En el año 1988 Herbert Baumeister se traslada junto a su esposa e hijos a la granja Fox Hollow, en Westfield, Indiana. Poco tiempo después comienzan a desaparecer chicos y hombres jóvenes gays por todo el condado. En el año 1996 la policía descubrirá restos humanos en un bosque cerca de la granja y a los pocos días, un 3 de julio, Baumeister se suicida antes de ser detenido. De esta manera no solo evitará ser acusado de los al menos once asesinatos cometidos en la zona, sino de los trece asesinatos que le son atribuidos como el Estrangulador de la I-70, y que supuestamente cometió entre 1980 y 1990 en los estados de Indiana y Ohio. Desde el año 2022, los nuevos dueños de la granja Fox Hollow han ido encontrado en su propiedad al menos diez mil pequeños fragmentos de restos humanos. La Oficina del Forense del Condado de Hamilton se ha volcado desde entonces en identificar cada minúsculo fragmento de hueso para así poder entregar los restos de las víctimas de Baumeister a sus familias. Sorprendentemente se ha topado con el rechazo frontal de algunas de estas familias a hacerse cargo –y de facto a honrar y llorar- a sus hijos y hermanos.
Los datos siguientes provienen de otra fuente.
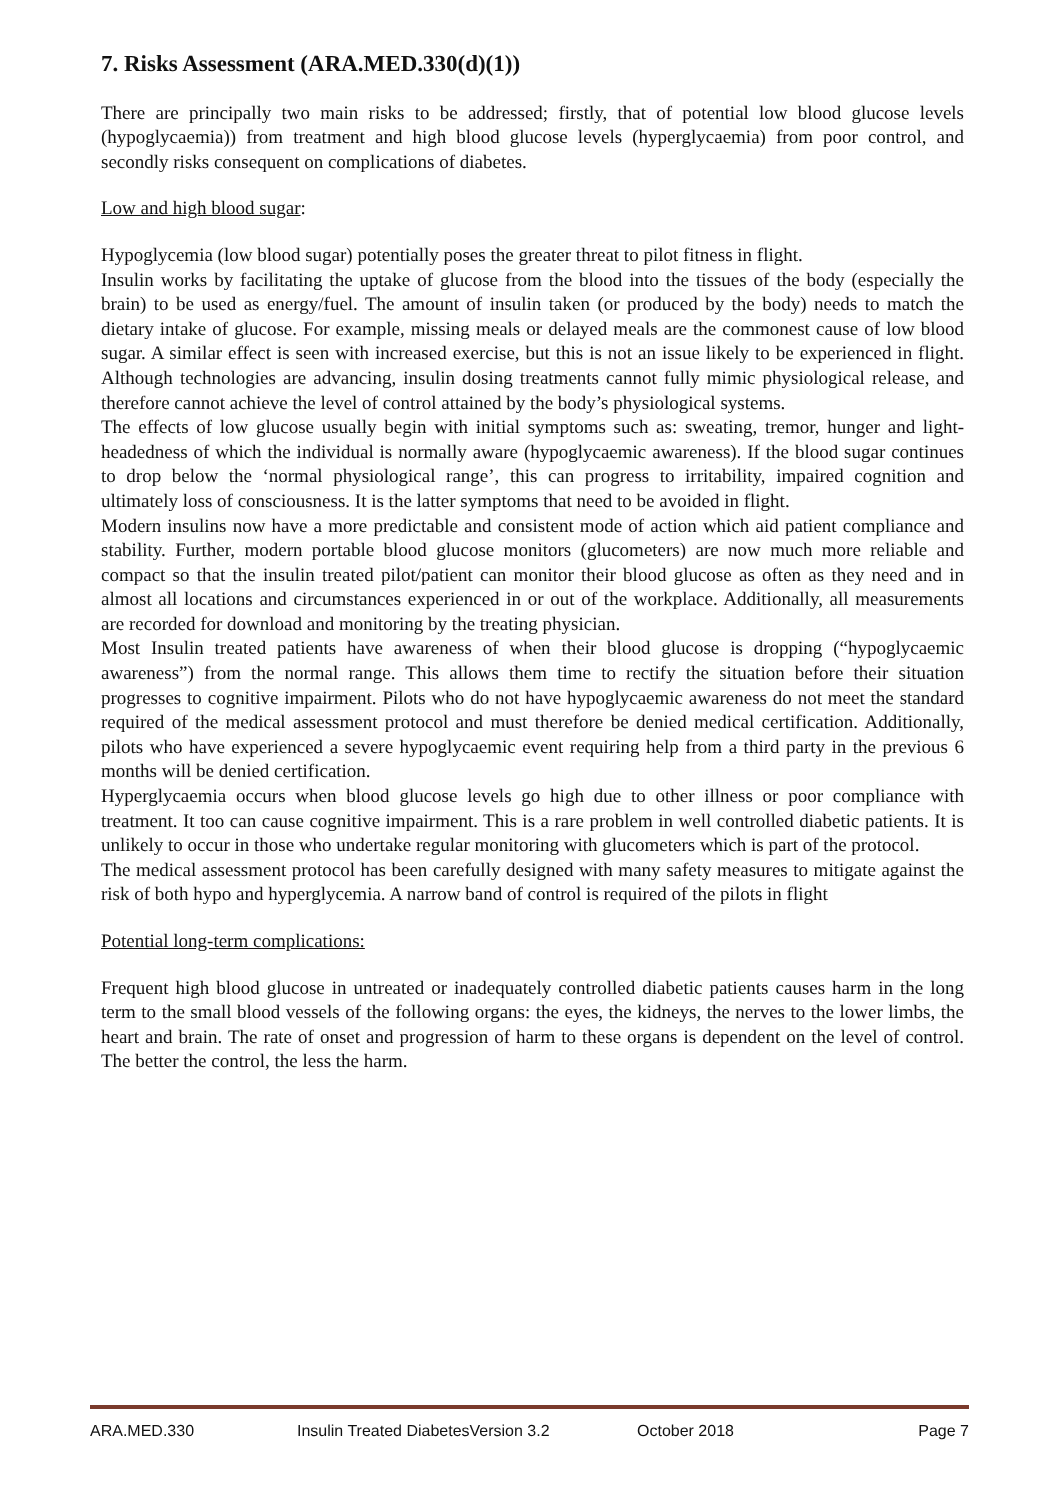7. Risks Assessment (ARA.MED.330(d)(1))
There are principally two main risks to be addressed; firstly, that of potential low blood glucose levels (hypoglycaemia)) from treatment and high blood glucose levels (hyperglycaemia) from poor control, and secondly risks consequent on complications of diabetes.
Low and high blood sugar:
Hypoglycemia (low blood sugar) potentially poses the greater threat to pilot fitness in flight.
Insulin works by facilitating the uptake of glucose from the blood into the tissues of the body (especially the brain) to be used as energy/fuel. The amount of insulin taken (or produced by the body) needs to match the dietary intake of glucose. For example, missing meals or delayed meals are the commonest cause of low blood sugar. A similar effect is seen with increased exercise, but this is not an issue likely to be experienced in flight. Although technologies are advancing, insulin dosing treatments cannot fully mimic physiological release, and therefore cannot achieve the level of control attained by the body’s physiological systems.
The effects of low glucose usually begin with initial symptoms such as: sweating, tremor, hunger and light-headedness of which the individual is normally aware (hypoglycaemic awareness). If the blood sugar continues to drop below the ‘normal physiological range’, this can progress to irritability, impaired cognition and ultimately loss of consciousness. It is the latter symptoms that need to be avoided in flight.
Modern insulins now have a more predictable and consistent mode of action which aid patient compliance and stability. Further, modern portable blood glucose monitors (glucometers) are now much more reliable and compact so that the insulin treated pilot/patient can monitor their blood glucose as often as they need and in almost all locations and circumstances experienced in or out of the workplace. Additionally, all measurements are recorded for download and monitoring by the treating physician.
Most Insulin treated patients have awareness of when their blood glucose is dropping (“hypoglycaemic awareness”) from the normal range. This allows them time to rectify the situation before their situation progresses to cognitive impairment. Pilots who do not have hypoglycaemic awareness do not meet the standard required of the medical assessment protocol and must therefore be denied medical certification. Additionally, pilots who have experienced a severe hypoglycaemic event requiring help from a third party in the previous 6 months will be denied certification.
Hyperglycaemia occurs when blood glucose levels go high due to other illness or poor compliance with treatment. It too can cause cognitive impairment. This is a rare problem in well controlled diabetic patients. It is unlikely to occur in those who undertake regular monitoring with glucometers which is part of the protocol.
The medical assessment protocol has been carefully designed with many safety measures to mitigate against the risk of both hypo and hyperglycemia. A narrow band of control is required of the pilots in flight
Potential long-term complications:
Frequent high blood glucose in untreated or inadequately controlled diabetic patients causes harm in the long term to the small blood vessels of the following organs: the eyes, the kidneys, the nerves to the lower limbs, the heart and brain. The rate of onset and progression of harm to these organs is dependent on the level of control. The better the control, the less the harm.
ARA.MED.330 Insulin Treated DiabetesVersion 3.2 October 2018 Page 7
Ni la muerte, ni el hecho de saber que fueron asesinados y enterrados sin respeto ni cuidado, han sido suficientes para conmover a sus propios familiares, que han mostrado un odio, un rechazo y una indiferencia tan cruel, fría y calculada como la mostrada por el propio asesino.
Porque esto nunca ha ido de siglas, sino de vidas que importan y de vidas que hay que proteger.